Saat pemeriksaan perkara di PN Manggarai Barat kata dia, Keuskupan Denpasar memberikan bukti-bukti yang akurat.
Bukti tersebut seperti surat kuasa tertanggal 10 Mei 1991 dari Keuskupan Denpasar kepada penggugat I Hendrikus Chandra, dua kuitansi pembayaran lunas uang tanah tertanggal 30 Agustus 1989, surat akta jual beli Nomor 08/KK/VI/1991 tertanggal 22 Juni 1991 antara Kamis Hamnu dan Usman Umar di hadapan Anton US Abatan selaku Camat Komodo saat itu yang bertindak sebagai pejabat pembuat akta tanah.
Selain itu, berita acara pengukuran pengembalian batas nomor IP.02.03./BA.20-53.200/III/2019 tertanggal 13 Maret 2019 yang dikeluarkan oleh Kantor Badan Pertanahan Nasional Kabupaten Manggarai Barat, NTT.
Bukti lain adalah sertifikat asli SHM nomor 534 atas nama Keuskupan Denpasar yang sudah terbit tahun 1994.
“Jadi, orang yang tidak belajar hukum saja tahu alurnya. Kuitansi jual beli ada. Surat kuasa ada. Akta jual beli ada. Berita acara pengukuran pengembalian batas tanah ada. Sertifikat yang asli nomor 534 atas nama Keuskupan Denpasar yang terbit tahun 1994 ada. Logika hukum tidak masuk kalau saudara Hendrikus Chandra menggugat tanah tersebut yang katanya milik mendiang istrinya,” ujarnya.
BACA JUGA: Sengketa Tanah Keuskupan Denpasar di Labuan Bajo Harus Jadi Momentum Berantas Para Mafia
Berdasarkan bukti-bukti yang dimiliki Keuskupan Denpasar tersebut, Joniono meminta agar Majelis Hakim PN Kabupaten Manggarai Barat yang menyidangkan perkara ini untuk memutuskan perkara ini seadil-adilnya, sesuai dengan fakta dan bukti secara hukum yang dibuktikan dalam persidangan.
Sebab, Joniono berkeyakinan bahwa bukti-bukti dan saksi yang diajukan sangat kuat. Sementara penggugat hanya mengajukan satu orang saksi.

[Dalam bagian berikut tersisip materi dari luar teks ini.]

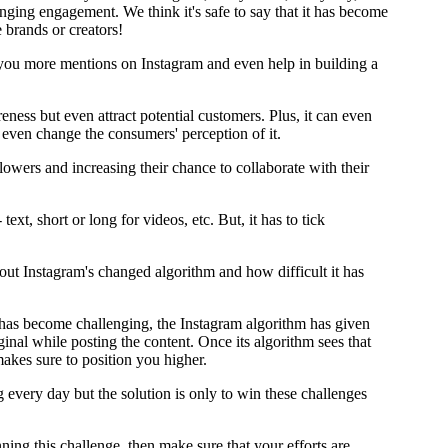
inging engagement. We think it's safe to say that it has become
e brands or creators!
 you more mentions on Instagram and even help in building a
reness but even attract potential customers. Plus, it can even
 even change the consumers' perception of it.
llowers and increasing their chance to collaborate with their
text, short or long for videos, etc. But, it has to tick
ut Instagram's changed algorithm and how difficult it has
t has become challenging, the Instagram algorithm has given
inal while posting the content. Once its algorithm sees that
makes sure to position you higher.
every day but the solution is only to win these challenges
ng this challenge, then make sure that your efforts are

“Hal lain yang perlu dipertimbangkan majelis hakim adalah penggugat hanya menghadirkan satu saksi saja. Sebab dalam hukum diketahui satu orang saksi dianggap tidak sah dan tidak memenuhi syarat. Apalagi dalam fakta persidangan yang sudah ada, saksi penggugat sama sekali tidak memberikan kesaksian yang jelas dan berarti bagi kepentingan penggugat,” katanya.
BACA JUGA: Sengketa Tanah Keuskupan Denpasar di Labuan Bajo, Kuasa Hukum Temukan Fakta Aneh
Dia menambahkan, sertifikat SHM nomor 534 milik Keuskupan Denpasar diterbitkan terlebih dahulu oleh BPN Kabupaten Manggarai Barat pada tahun 1994. Sedangkan SHM yang diakui oleh Hendrikus Chandra baru terbit pada tahun 2012.

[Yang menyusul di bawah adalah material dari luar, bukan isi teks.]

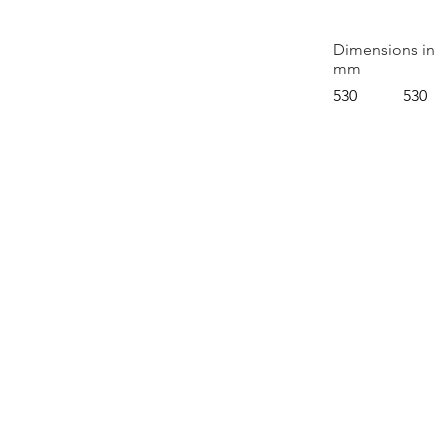
Dimensions in
mm
530
530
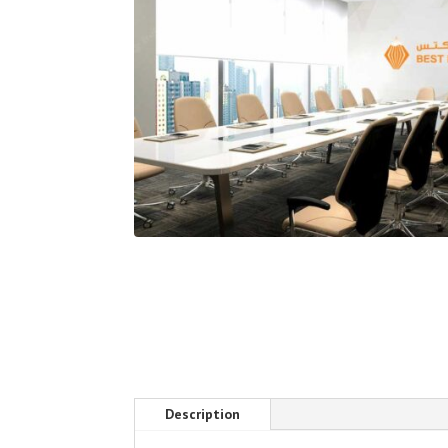
Description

Menurut Joniono, sertifikat tanah nomor 534 milik Keuskupan Denpasar diterbitkan oleh BPN Kabupaten Manggarai Barat yang merupakan lembaga yang berwenang untuk itu.
Jika terdapat sertifikat ganda di atas tanah yang sama dan bila ternyata keduanya sama-sama otentik, maka bukti yang paling kuat adalah sertifikat yang terbit terlebih dahulu dan sekaligus menggugurkan sertifikat yang terbit kemudian.
“Apalagi dalam petitumnya, penggugat meminta agar majelis memproses kesalahan BPN dan meminta PN membatalkan sertifikat 534. Ini salah alamat,” jelas Joniono.